Como en cualquier obra simbolista, nada de lo que incluyó Klimt en la composición es baladí ni casual. Dicho de otro modo, todo tiene un sentido. Sin ir más lejos, todas las formas geométricas que el artista incluye en la túnica del hombre son rectangulares –recordando al género masculinos–, mientras que las que dibuja en la ropa de ella son circulares, en alusión al género femenino. Por otra parte, está la cara de ella. Entorno a eso hay debate. “¿Es un beso consentido o no lo es?”, se pregunta la historiadora. Rubayo se fija en el gesto del rostro de la mujer y lanza una pregunta que, hoy por hoy, no tiene respuesta. Ni que decir tiene, por otro lado, que el cuadro es enigmático también en su misión. La escena del beso debería de ser optimista, algo así como el triunfo del amor. No obstante, “muchos historiadores consideran el hecho de situar a la pareja en el extremo de una línea ascendente que se quiebra en una especie de abismo una metáfora de la inestabilidad de las relaciones de pareja”.

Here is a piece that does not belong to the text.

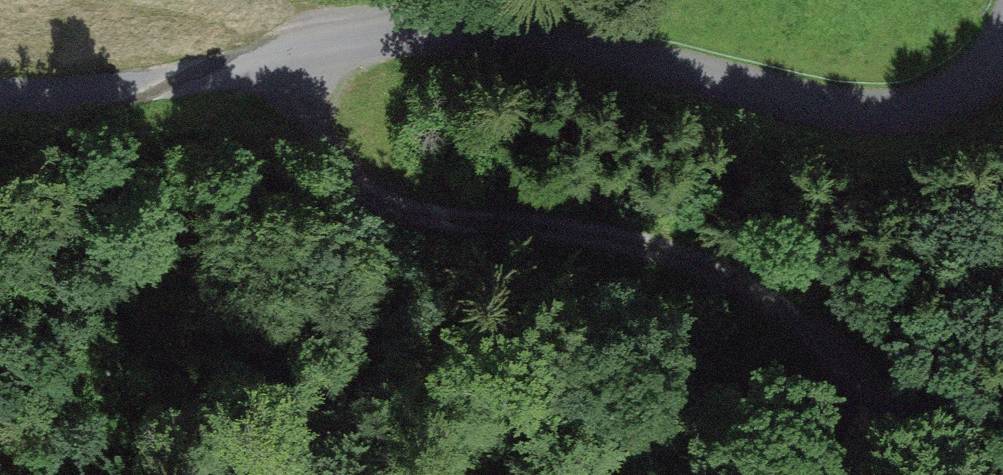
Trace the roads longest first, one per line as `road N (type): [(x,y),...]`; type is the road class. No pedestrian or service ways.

En suma, Klimt resurgió de sus cenizas con una obra tan bella como misteriosa. Gozó de aceptación en el mismo momento en que la presentó y su proyección no ha hecho sino crecer hasta la actualidad. Hoy por hoy, incluso ha traspasado la frontera de lo mainstream, siendo uno de los cuadros más estampados en camisetas, tazas, cojines y todo tipo de ‘merchandising’. Aquel hombre excéntrico terminó por pintar un cuadro que gusta a todo el mundo, pero que nadie puede terminar de comprender del todo porque, para ello, tendrían que estar en la cabeza del propio Klimt y eso, por el momento, es imposible.